I don’t mean to imply that this show has lost its ability to surprise. It hasn’t. I just mean that the twists and turns of the plot and the interactions among the characters no longer steamroller the way they did.

Take, as an example, Kate getting the tracking code from Navarro. I knew what she was doing, and did not for a moment think she was really going to kill him. Similarly, as soon as the Chinese were mentioned back at the beginning of this season, I wondered when Cheng would show up. And, here he is, back to his old tricks.
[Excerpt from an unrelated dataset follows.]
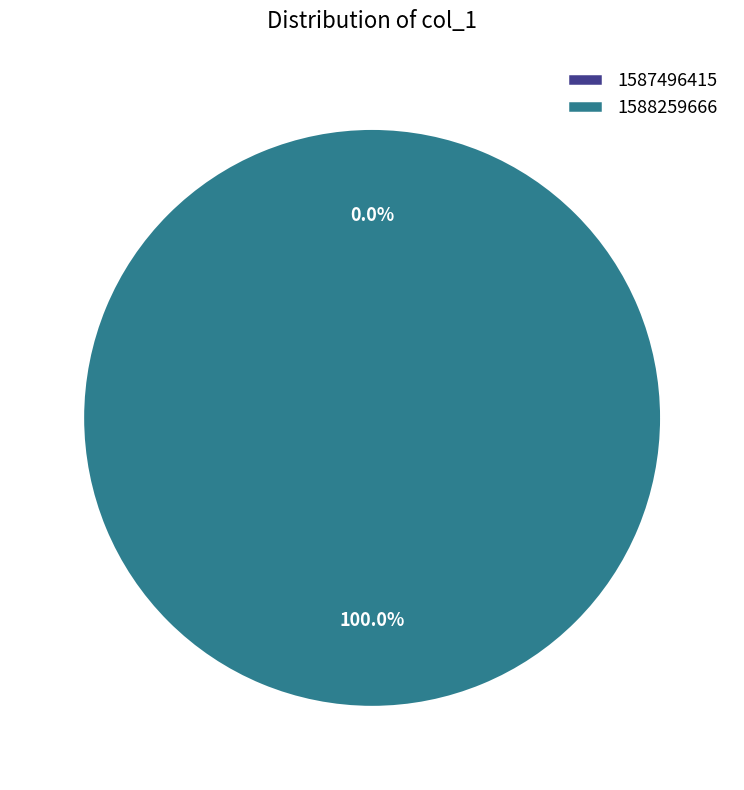

Is the sum of 1587496415 and 1588259666 greater than half?

Yes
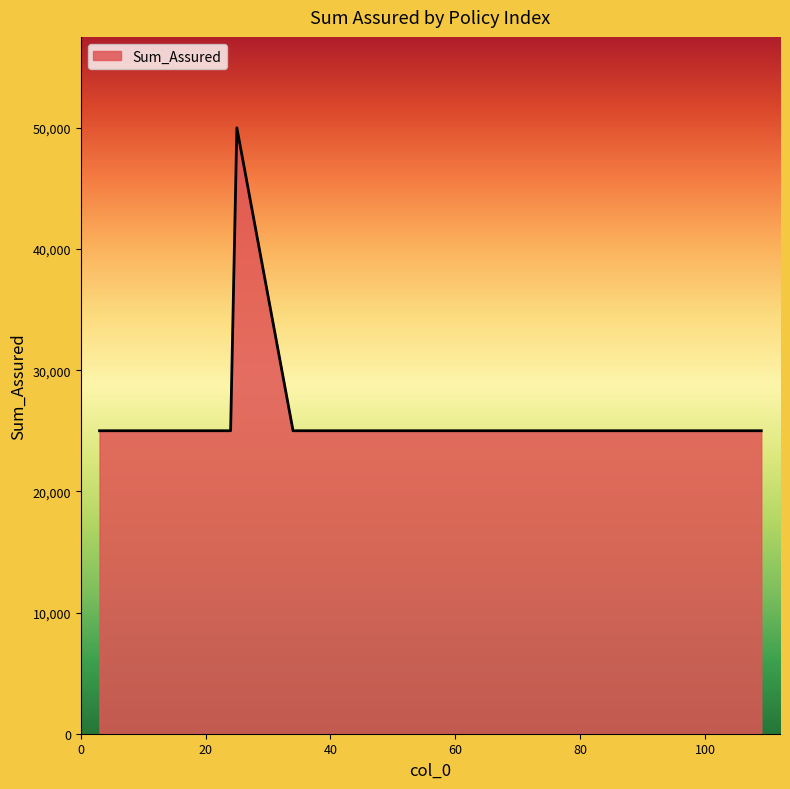

What is the sum of all values?

350000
What really worked in this episode and what made it so good for me was watching all of the various relationships begin to implode. Adrian and Chloe, always an odd couple, were even odder this hour. She tries to run; he forces her to stay with him. Then, just before he dies, he tells her the truth about her family, admitting that he lied because he wanted her to stay with him. I’m not sure I believe him about her family, but I do hope it gives Chloe some peace.

The scene with Mark and Audrey was terrific. I’m not a fan of Mark’s and I believe his comeuppance is approaching fast, but what he said to Audrey was dead right. She does still love Jack and Mark is not interested in a wife who stays with him out of a sense of obligation. Audrey knows what she’s doing. She tries to turn the conversation, but when she can’t, she just leaves the room.
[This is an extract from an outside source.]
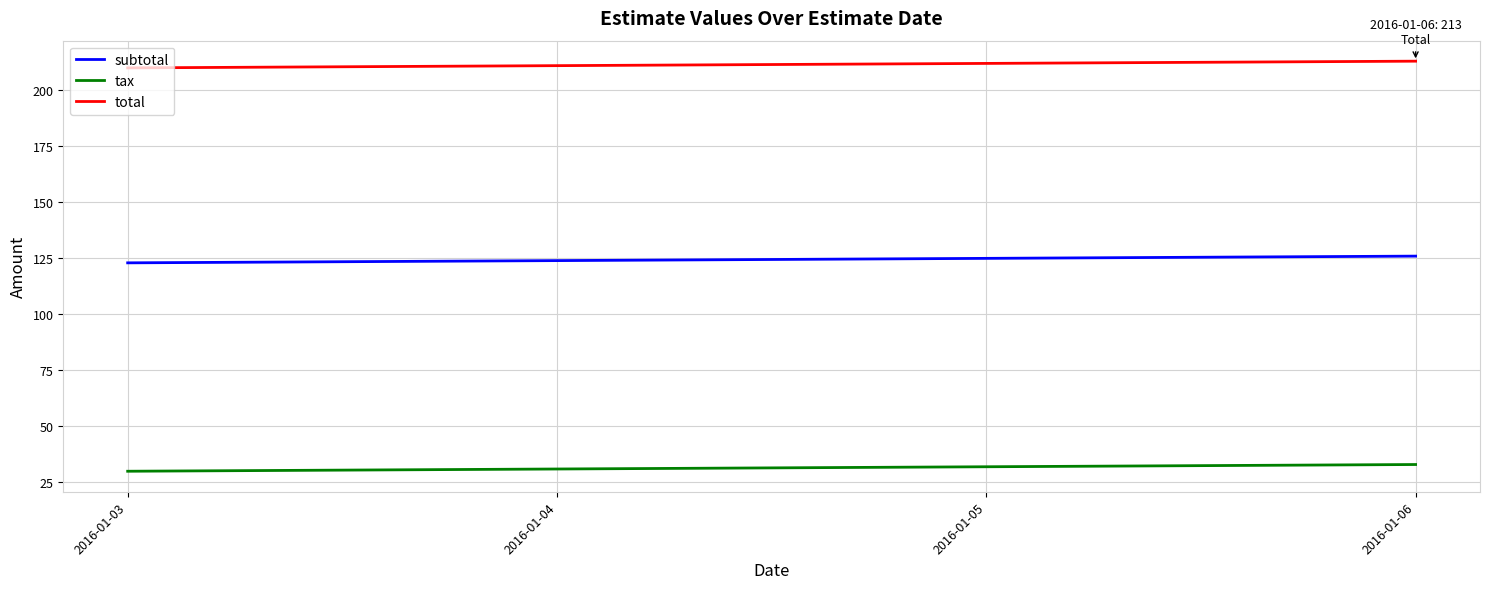

Reading left to right, what are all the values shown in this chart?

subtotal: 2016-01-03=123	2016-01-04=124	2016-01-05=125	2016-01-06=126
tax: 2016-01-03=30	2016-01-04=31	2016-01-05=32	2016-01-06=33
total: 2016-01-03=210	2016-01-04=211	2016-01-05=212	2016-01-06=213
The best scene, however, was the one in the car between Jack and Kate. Jack has changed. He is harder, harsher, and much more jaded than we have ever seen him. Yet, when he shares with Kate what he went through after Renee’s death, my heart broke for him. This man is covered in scars, yet it is the internal ones that continue to bleed.
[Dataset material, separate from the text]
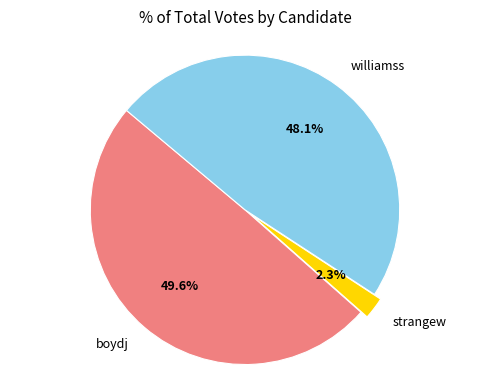

What is the largest slice in the pie chart?

boydj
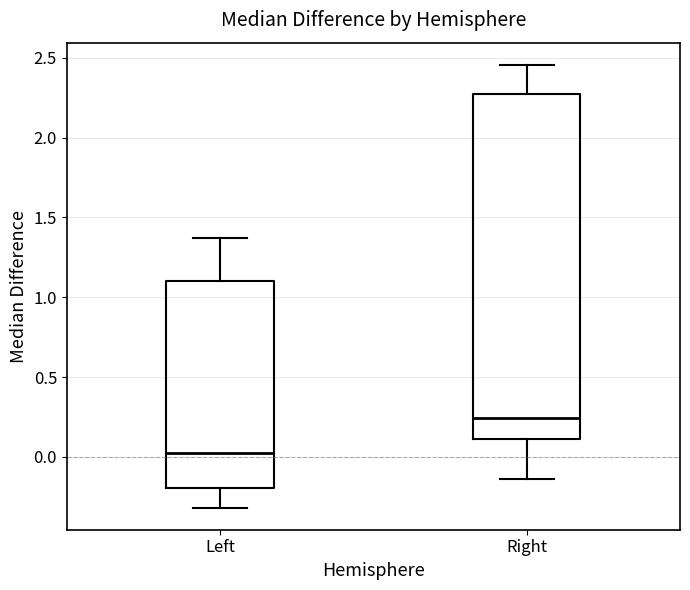

Reading left to right, transcribe this box plot: for each box, give where its median line is, the range the box spans, and where its two whiskers end, as read against the y-axis. The values are not printed on the chart, so give them approximately, as read against the axis.

Left: median 0.05, box -0.20 to 1.10, whiskers -0.30 to 1.35
Right: median 0.25, box 0.10 to 2.30, whiskers -0.15 to 2.45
While the show no longer shocks on the same level, it does provide wonderful moments, excitement in spades, and relationships that are complicated and interesting to watch. This was an excellent episode. Three out of four immunity agreements, or almost immunity agreements.


— Speaking of which, how many immunity deals have we had in this series?

— So, we’re going into the final two episodes with Jack fighting both the Russians and the Chinese. I can’t wait to see how this all comes together.

ChrisB is a freelance writer who spends more time than she ought in front of a television screen or with a book in her hand.


  1. Yes, the shocking deaths aren't as shocking as they used to be, but there were two developments that I wasn't expecting (at least in this episode). The first was the death of Adrian Cross. I had hoped he would stick around for a while long, even though his character had already served it's purpose.

    The other one was the reveal that Kate's husband was dead. They kept that information back this entire time. She's always been upset about his arrest, but the fact that he killed himself because she no longer believed in him is a much greater way to give Kate the right amount of survivors guilt that pushed her into that scene with Navarro. Her journey this season has been familiar, but I've enjoyed it a lot.

    Great review Chris, I'll admit I totally forgot about Cheng so I didn't see him coming.

  2. It was obvious what Jack and Kate were doing to scam Navarro, but I still loved it. It showed how in tune they were after knowing each other for what? just a couple of hours? And I was so surprised by Adrian Cross's death, and the ambiguity of his motives.

    I so hope they're not planning to leave us with a cliffhanger.

  3. Hate to get nitpicky, but only two of those three beloved characters died in that Season 5 premiere, then Tony died later.... Only he didn't. I'm still holding out hope that he somehow appears in these last two hours.

    Instead of a Tony comeback, we got the return of Cheng, whom I hate more than some commenters on this site seem to hate Chang on Community. I should've seen it coming, with the mentions of the Chinese and the fact that Jack (and Audrey) never got definitive revenge for their respective tortures. Gotta think that'll be rectified before this day ends.

    All in all this was another great episode, though it's hard to top last week's level of awesomeness.

  4. You're right, of course, wadezilla. I should have been more clear. I trying to illustrate the shock I felt when all three were shot within minutes of each other.

    Wouldn't it be awesome if it turns out that Tony is the Vice President? A narrative stretch, but cool nonetheless.